Paru dans La revue internationale et stratégique (Paris) 56, hiver 2004-2005

Yakov Rabkin
2004-2005

Paru dans La revue internationale et stratégique (Paris) 56, hiver 2004-2005

Fiche de lecture par Pascal Boniface

Yakov Rabkin – L’opposition juive au sionisme – Presses de l’université Laval – 274 pages.

En France, certains ultra pro-israéliens ont vite fait de confondre critique de gouvernement Sharon, opposition de principe à l’État d’Israël et haine des juifs, mélangeant le jugement porté sur un gouvernement, sur un Etat et sur un peuple. L’antsionisme est un antisémitisme qui se cache mal est le nouveau slogan de quelques intellectuels et responsables communautaires. On comprendra pourquoi ils n’ont pas rendu compte du livre d’un universitaire canadien Yakov Rabkin qui brise quelques idées reçues.

Difficile d’accuser d’antisémitisme ce juif religieux. Il étudie quelque chose peu connu du public tant juif que non juif, le rejet du sionisme au nom de la Torah, au nom de la tradition juive. L’auteur montre qu’une opposition virulente au sionisme et l’Etat d’Israël caractérise plusieurs mouvements au sein du judaïsme orthodoxe. Le sionisme est pour eux une hérésie, un reniement de la croyance messianique fondamentale et une violation de la promesse donnée à Dieu de ne jamais s’emparer de la terre Sainte par des efforts humains.

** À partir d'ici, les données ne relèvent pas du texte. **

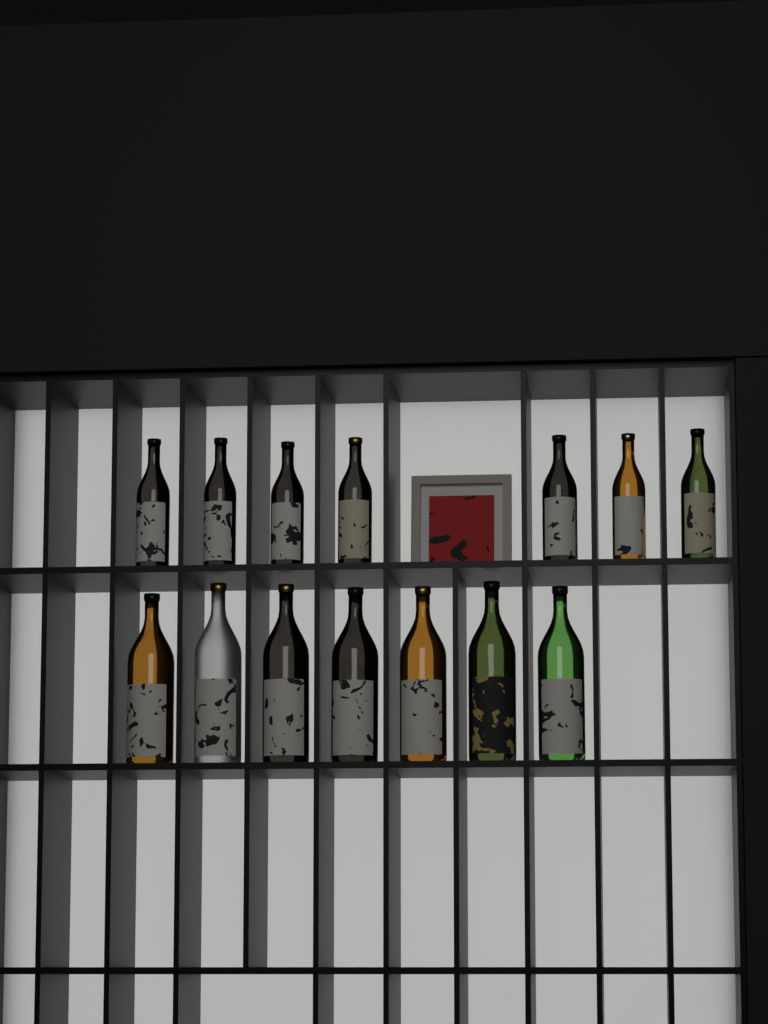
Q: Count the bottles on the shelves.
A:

Selon lui, les nouveaux immigrants d’origine soviétique venus vivre en Israël illustrent bien cette contradiction. 1/3 d’entre eux ne sont pas juifs selon la loi rabbinique. Mais ils sont pourtant tout à fait sionistes.

Pour les juifs religieux, l’étude de la Torah protège les juifs en terre d’Israël mieux que tous les armements que possède l’Etat. Cela explique la dérogation à la loi du service militaire pour les milliers d’étudiants de la Torah.

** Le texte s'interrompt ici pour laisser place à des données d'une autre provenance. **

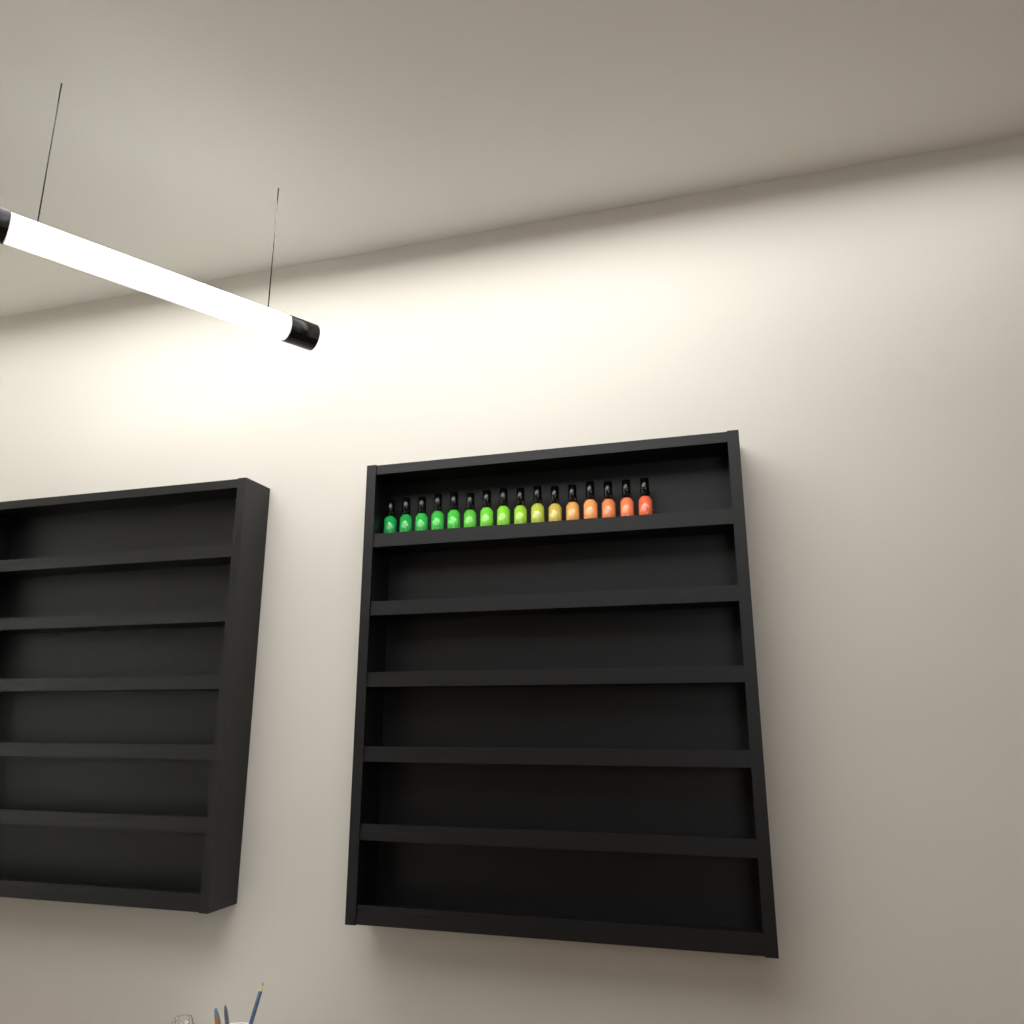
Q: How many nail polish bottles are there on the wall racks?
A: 16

Certains juifs religieux estiment que juifs et arabes vivaient en paix côte à côte jusqu’à ce que les Anglais puis les sionistes jugent qu’il était dans leur intérêt de semer la discorde. Rabkin met en avant l’appui massif qu’offre à l’Etat d’Israël des millions de partisans chrétiens du sionisme pour lesquels le retour des juifs à la terre Sainte servirait de prélude à leur adhésion au Christ ou pour ceux qui ne le feraient pas à leur destruction physique. Dans cette optique, la fonction principale de l’Etat d’Israël est de préparer la seconde venue du Christ et de se débarrasser alors du Judaïsme et de ceux qui y adhèrent. Il est donc logique que les sionistes chrétiens jouent un rôle de plus en plus important dans l’appui financier et politique de l’Etat d’Israël.

Tant les sionistes que leurs détracteurs s’accordent à dire que l’hostilité que rencontre les juifs pendant des siècles dépassent le cadre de la normalité. Il s’agit d’une hostilité tout à fait unique en son genre. Mais les sionistes expliquent cette hostilité par l’impuissance politique et militaire des juifs, alors que les juifs pieux tendent avoir la racine de cette haine intense dans la gravité des péchés commis par les juifs.

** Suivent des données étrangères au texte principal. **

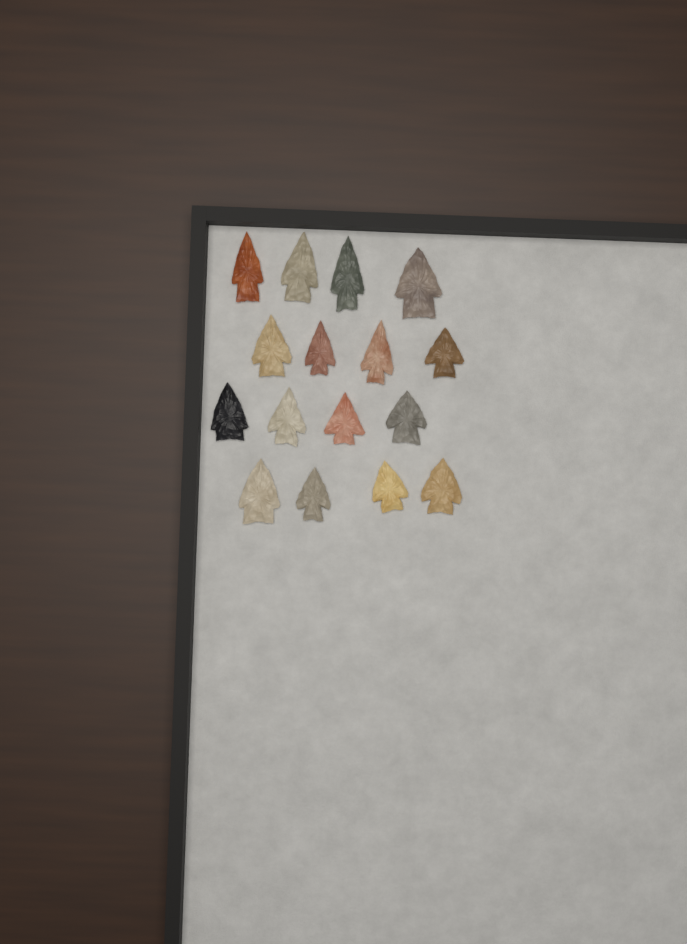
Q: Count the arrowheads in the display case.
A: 16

Beaucoup de juifs religieux déplorent que la force soit devenu l’argument le plus persuasif dans le vécu d’Israël.

Rabkin dénonce les politiciens israéliens qui déclarent agir au nom du peuple juif sans se préoccuper des effets de l’activité de l’armée israélienne sur l’image du juif dans le monde.

Il déplore que l’allégeance à l’Etat d’Israël a depuis longtemps remplacée le judaïsme comme l’encrage principale de l’identité juive.

Les intérêts d’Israël concordent-ils avec ceux des juifs de la Diaspora ou rentrent t-ils au contraire en conflit avec eux ?

L’antisémitisme était inéluctable et Israël est-il donc le seul endroit au monde où les juifs puissent se trouver en sécurité ? C’est quelques unes des questions que pose ce livre.